Cross-posted from Diary of a New Homemaker [1]
Becky [2] says Linda Hirschman [3] gets it wrong again, and I agree. So much so, I feel a rant coming on and I've ditched today's planned "sermon" in favor of it.
Being a mother, I'm just plain tired in general. But these days I'm especially tired of people like Hirschman and her counterpart, Leslie Bennetts [4]. They can both bite me, and so can the media that keeps setting these tired old arguments up.
I am tired of being told to be a good little feminist and do what's good for "women" instead of what's good for my family and myself. I am tired of being told I'm betraying the sisterhood by staying home. I am tired of listening to academics and pundits, claiming to be feminists, holding on to classist second wave claptrap like that espoused by these two. And I am most tired of the focus being put upon individual women rather than the society that makes it increasingly impossible for families to exist these days.
Why must academic feminists keep buying into the corporatist framework--that the only work worth doing is paid work? The corporatist philosophy leads to the dissolving of both familial and community ties, and everything becomes for sale, everything is a commodity. Motherhood is for sale--for that's what a daycare is, isn't it? Paid motherhood? I am not a commodity. You are not a commodity. Our children and our partners are not commodities.
The fight is not with other women. The fight is with a media, a corporate structure and a government that insist on fracturing our social ties to each other, that make us ever more dependent on corporations and government for every little thing, instead of ourselves, our families and our neighbors. I refuse to participate in that. In fact, I'm doing everything I can to rebuild those ties.

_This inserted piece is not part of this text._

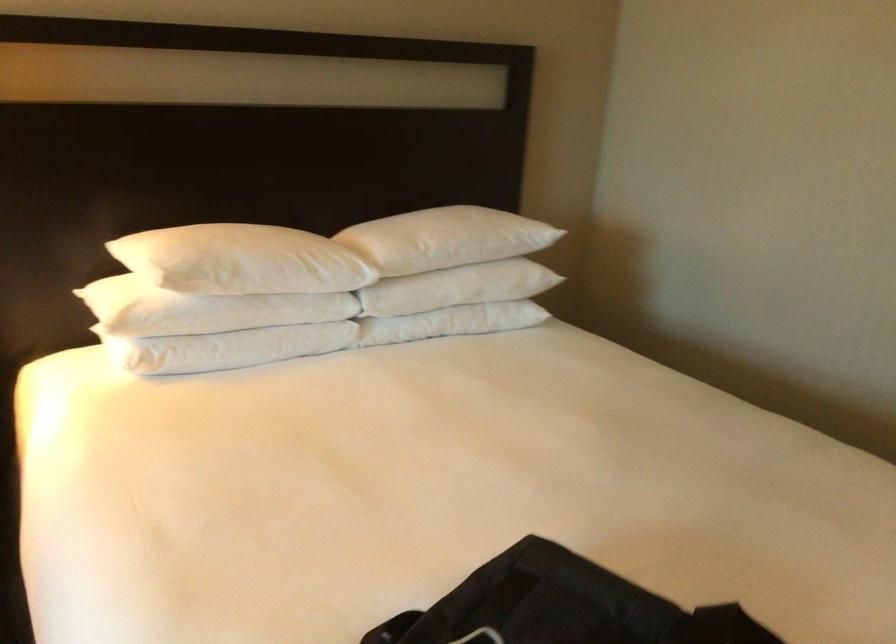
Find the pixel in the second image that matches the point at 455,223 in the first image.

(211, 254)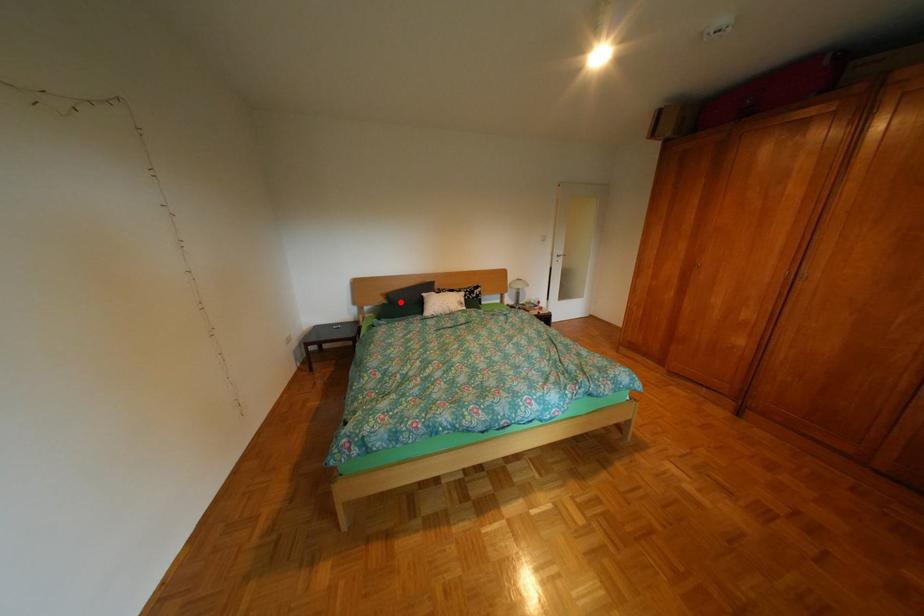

How do we do that? Obviously, political involvement, even if it's as simple as voting, is key. But here's an old chestnut from the Second Wave: "The Personal Is Political." At no time has that been more true than it is today. Today we have to take individual, personal, political acts to fight back against the forces that want to divide us up into solitary consuming units, individuals instead of families and communities.
- It is a political act to stay home.
- It is a political act for you and your partner to put family first.

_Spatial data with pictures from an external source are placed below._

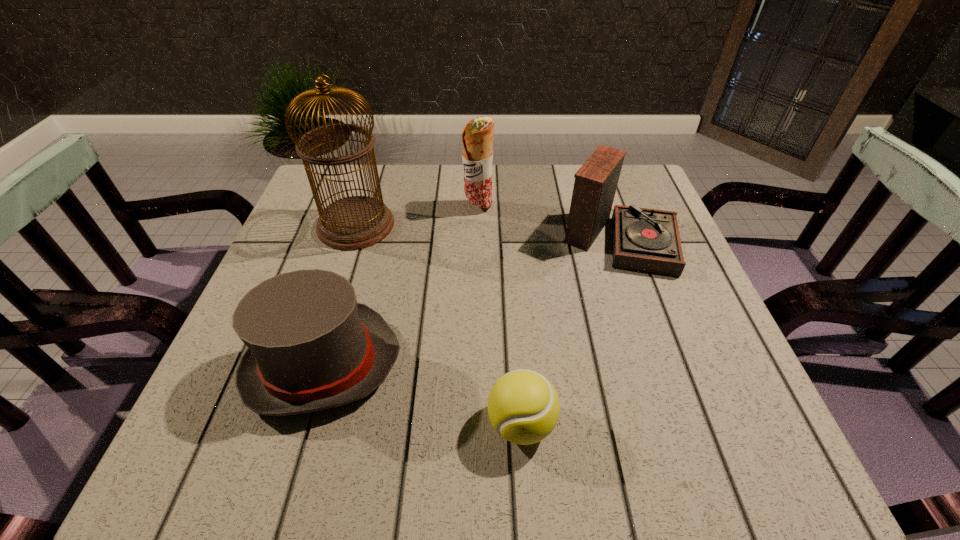
Locate an element on the screen. This screenshot has width=960, height=540. vacant area in the image that satisfies the following two spatial constraints: 1. on the front-facing side of the rightmost object; 2. on the left side of the tallest object is located at coordinates (352, 237).

The image size is (960, 540). I want to click on vacant space that satisfies the following two spatial constraints: 1. on the front-facing side of the birdcage; 2. on the right side of the phonograph record, so click(352, 237).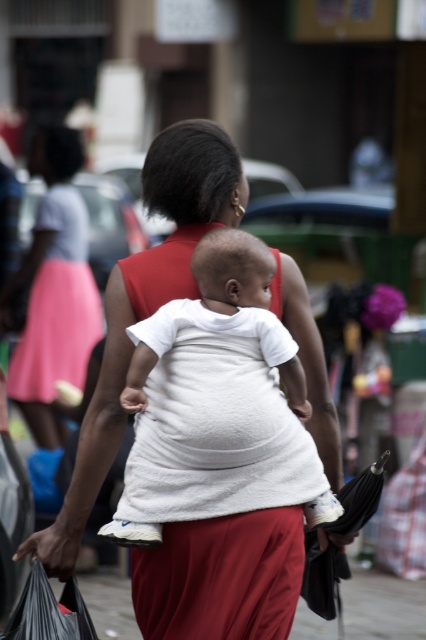
Based on the scene description, where is the white soft fabric baby at center located in terms of coordinates?

The white soft fabric baby at center is located at point coordinates of (216,394).

You are a photographer trying to capture a photo of the white soft fabric baby at center and the pink fabric skirt at left. Which object should you focus on if you want to highlight the one that is shorter?

The white soft fabric baby at center has a lesser height compared to the pink fabric skirt at left, so you should focus on the white soft fabric baby at center to highlight the shorter one.

You are a photographer trying to capture a candid shot of the street scene. You notice the white matte shirt at center and the pink fabric skirt at left. Which object should you focus on to ensure it takes up more of your photo?

The pink fabric skirt at left should be focused on because it occupies more space than the white matte shirt at center.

- It is a political act to support mama-owned [5] home businesses [6].
- It is a political act not to shop at WalMart [7] if you can possibly avoid it, and I know in some parts of the world (jennye) you don't have much of a choice.
- It is a political act, and a patriotic act [8], to use less energy.

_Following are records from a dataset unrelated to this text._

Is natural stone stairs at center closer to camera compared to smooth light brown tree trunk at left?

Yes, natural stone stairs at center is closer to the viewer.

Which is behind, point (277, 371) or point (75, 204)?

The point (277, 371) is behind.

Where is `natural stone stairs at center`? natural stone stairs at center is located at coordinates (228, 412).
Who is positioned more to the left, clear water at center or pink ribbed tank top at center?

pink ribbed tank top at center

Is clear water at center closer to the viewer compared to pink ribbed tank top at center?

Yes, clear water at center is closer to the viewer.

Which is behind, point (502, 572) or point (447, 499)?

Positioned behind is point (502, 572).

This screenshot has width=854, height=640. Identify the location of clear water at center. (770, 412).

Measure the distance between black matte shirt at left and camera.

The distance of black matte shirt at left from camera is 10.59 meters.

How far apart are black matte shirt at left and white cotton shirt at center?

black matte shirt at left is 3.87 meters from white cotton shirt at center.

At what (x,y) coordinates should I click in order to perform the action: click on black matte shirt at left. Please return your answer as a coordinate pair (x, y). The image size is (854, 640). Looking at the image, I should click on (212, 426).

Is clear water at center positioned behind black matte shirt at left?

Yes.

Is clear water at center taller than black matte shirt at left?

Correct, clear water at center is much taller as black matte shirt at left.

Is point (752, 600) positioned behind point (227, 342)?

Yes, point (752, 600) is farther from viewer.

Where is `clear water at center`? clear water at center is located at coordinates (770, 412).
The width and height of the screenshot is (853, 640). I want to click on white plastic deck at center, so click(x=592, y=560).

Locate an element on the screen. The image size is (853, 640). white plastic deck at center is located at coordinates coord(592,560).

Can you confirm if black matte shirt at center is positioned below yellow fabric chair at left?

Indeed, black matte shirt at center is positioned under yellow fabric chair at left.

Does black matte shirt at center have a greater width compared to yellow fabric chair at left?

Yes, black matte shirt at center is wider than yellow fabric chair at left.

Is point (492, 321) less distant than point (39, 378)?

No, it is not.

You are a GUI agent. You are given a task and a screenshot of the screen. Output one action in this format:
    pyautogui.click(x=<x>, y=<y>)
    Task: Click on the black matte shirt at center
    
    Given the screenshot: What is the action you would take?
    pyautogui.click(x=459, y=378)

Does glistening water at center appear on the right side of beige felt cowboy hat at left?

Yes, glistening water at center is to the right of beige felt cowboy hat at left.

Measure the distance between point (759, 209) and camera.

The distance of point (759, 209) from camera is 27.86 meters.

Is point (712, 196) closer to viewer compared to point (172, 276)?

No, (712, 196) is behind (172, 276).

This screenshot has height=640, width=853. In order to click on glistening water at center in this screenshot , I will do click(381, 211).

- It is a political act to make community [9].
- It is a political act not just to grow your own food [10], but increasingly, to COOK your own food [11]--how crazy is THAT, when you're bucking the mainstream by cooking from scratch!
- And it goes without saying that civic involvement is a political act. Whether you're home or not, find the time to be involved, somehow.
I will never consider myself a consumer first and a person second. I will never consider myself a bad feminist for staying home. I will never stop fighting the corporatist agenda on both the personal level and the community level. And I will never stop yelling at the top of my lungs that traditional women's work has worth, whatever the gender of whoever does it, not as long as I have a breath.